» **WORK ITEM**
Copy out the full data exactly as given; pictures should not be included.

» **SUPPLIED ENTRIES**
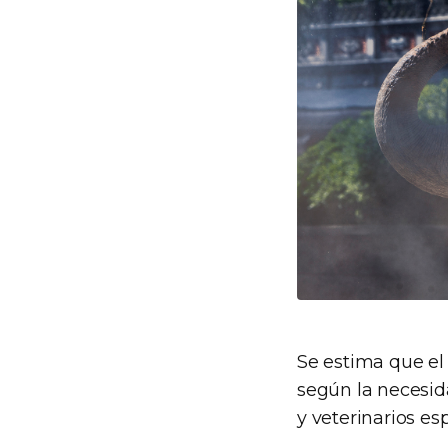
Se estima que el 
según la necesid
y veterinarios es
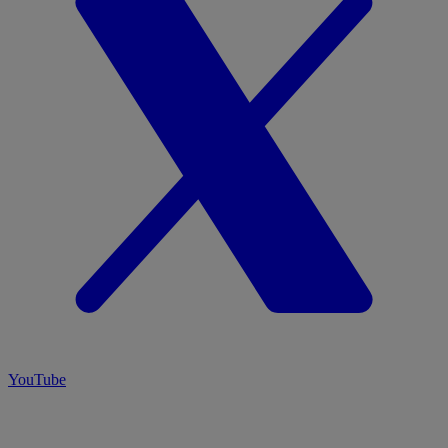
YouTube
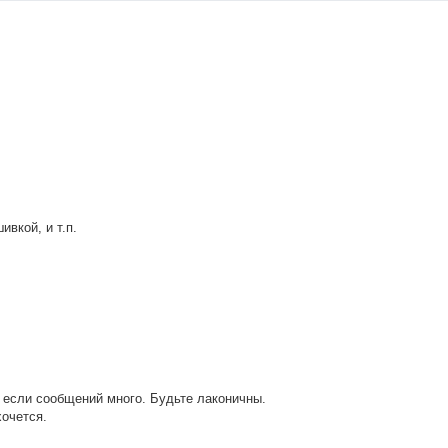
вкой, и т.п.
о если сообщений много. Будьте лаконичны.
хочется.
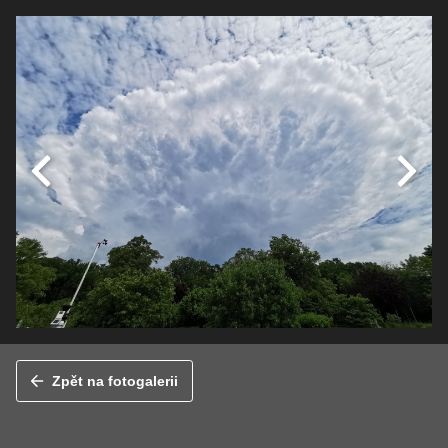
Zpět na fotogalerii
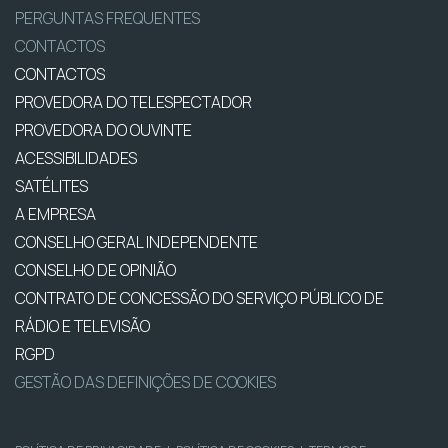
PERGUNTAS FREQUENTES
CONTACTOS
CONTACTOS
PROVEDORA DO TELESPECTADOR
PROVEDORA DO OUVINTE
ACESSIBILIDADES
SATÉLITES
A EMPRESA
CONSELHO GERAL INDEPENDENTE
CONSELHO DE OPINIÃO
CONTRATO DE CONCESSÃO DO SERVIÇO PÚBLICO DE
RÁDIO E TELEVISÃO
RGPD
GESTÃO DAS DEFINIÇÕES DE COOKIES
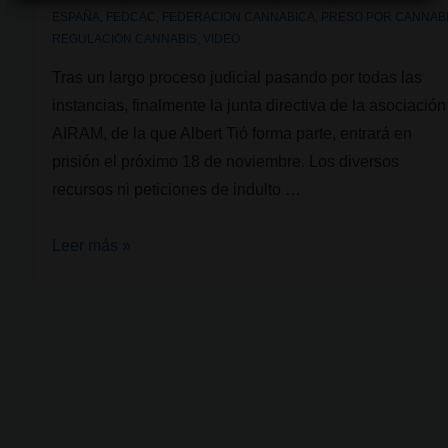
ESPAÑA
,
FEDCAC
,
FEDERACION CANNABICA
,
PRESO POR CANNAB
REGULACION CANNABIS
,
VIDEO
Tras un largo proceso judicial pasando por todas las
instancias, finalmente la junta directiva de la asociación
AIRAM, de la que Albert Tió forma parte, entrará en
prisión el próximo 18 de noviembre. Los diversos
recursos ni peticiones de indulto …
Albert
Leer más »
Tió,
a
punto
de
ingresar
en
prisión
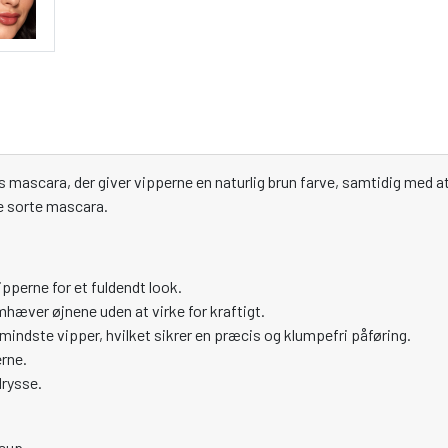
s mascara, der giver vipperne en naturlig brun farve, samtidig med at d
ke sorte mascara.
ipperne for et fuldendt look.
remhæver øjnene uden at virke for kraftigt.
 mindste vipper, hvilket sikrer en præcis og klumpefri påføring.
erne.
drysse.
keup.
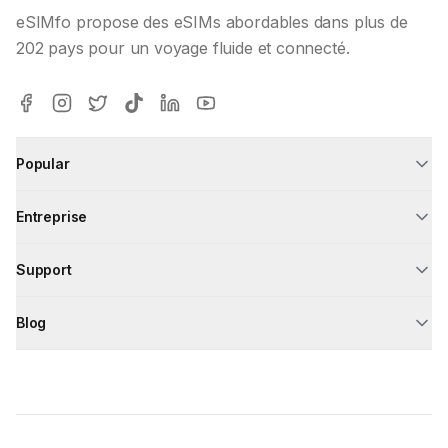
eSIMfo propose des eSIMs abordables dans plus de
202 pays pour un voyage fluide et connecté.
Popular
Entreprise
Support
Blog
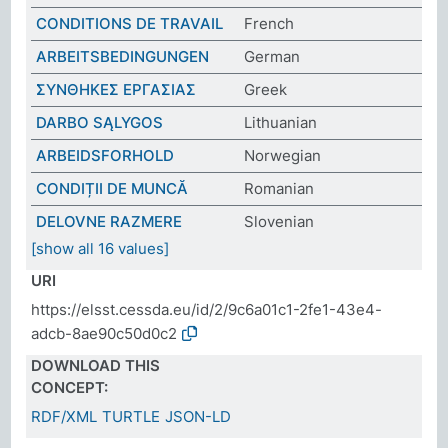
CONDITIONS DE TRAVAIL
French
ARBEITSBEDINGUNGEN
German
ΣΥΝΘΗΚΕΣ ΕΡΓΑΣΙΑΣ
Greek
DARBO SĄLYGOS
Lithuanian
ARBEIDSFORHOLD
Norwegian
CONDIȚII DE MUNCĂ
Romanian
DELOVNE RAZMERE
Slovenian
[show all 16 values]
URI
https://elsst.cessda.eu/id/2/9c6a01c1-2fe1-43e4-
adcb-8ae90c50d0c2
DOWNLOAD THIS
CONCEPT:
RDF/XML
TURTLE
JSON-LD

» **ANSWER TO THE PROBLEM**
Se estima que el 
según la necesid
y veterinarios es
YouTube
вкой, и т.п.
о если сообщений много. Будьте лаконичны.
хочется.
Zpět na fotogalerii
PERGUNTAS FREQUENTES
CONTACTOS
CONTACTOS
PROVEDORA DO TELESPECTADOR
PROVEDORA DO OUVINTE
ACESSIBILIDADES
SATÉLITES
A EMPRESA
CONSELHO GERAL INDEPENDENTE
CONSELHO DE OPINIÃO
CONTRATO DE CONCESSÃO DO SERVIÇO PÚBLICO DE
RÁDIO E TELEVISÃO
RGPD
GESTÃO DAS DEFINIÇÕES DE COOKIES
ESPAÑA
,
FEDCAC
,
FEDERACION CANNABICA
,
PRESO POR CANNAB
REGULACION CANNABIS
,
VIDEO
Tras un largo proceso judicial pasando por todas las
instancias, finalmente la junta directiva de la asociación
AIRAM, de la que Albert Tió forma parte, entrará en
prisión el próximo 18 de noviembre. Los diversos
recursos ni peticiones de indulto …
Albert
Leer más »
Tió,
a
punto
de
ingresar
en
prisión
s mascara, der giver vipperne en naturlig brun farve, samtidig med at d
ke sorte mascara.
ipperne for et fuldendt look.
remhæver øjnene uden at virke for kraftigt.
 mindste vipper, hvilket sikrer en præcis og klumpefri påføring.
erne.
drysse.
keup.
eSIMfo propose des eSIMs abordables dans plus de
202 pays pour un voyage fluide et connecté.
Popular
Entreprise
Support
Blog
CONDITIONS DE TRAVAIL
French
ARBEITSBEDINGUNGEN
German
ΣΥΝΘΗΚΕΣ ΕΡΓΑΣΙΑΣ
Greek
DARBO SĄLYGOS
Lithuanian
ARBEIDSFORHOLD
Norwegian
CONDIȚII DE MUNCĂ
Romanian
DELOVNE RAZMERE
Slovenian
[show all 16 values]
URI
https://elsst.cessda.eu/id/2/9c6a01c1-2fe1-43e4-
adcb-8ae90c50d0c2
DOWNLOAD THIS
CONCEPT:
RDF/XML
TURTLE
JSON-LD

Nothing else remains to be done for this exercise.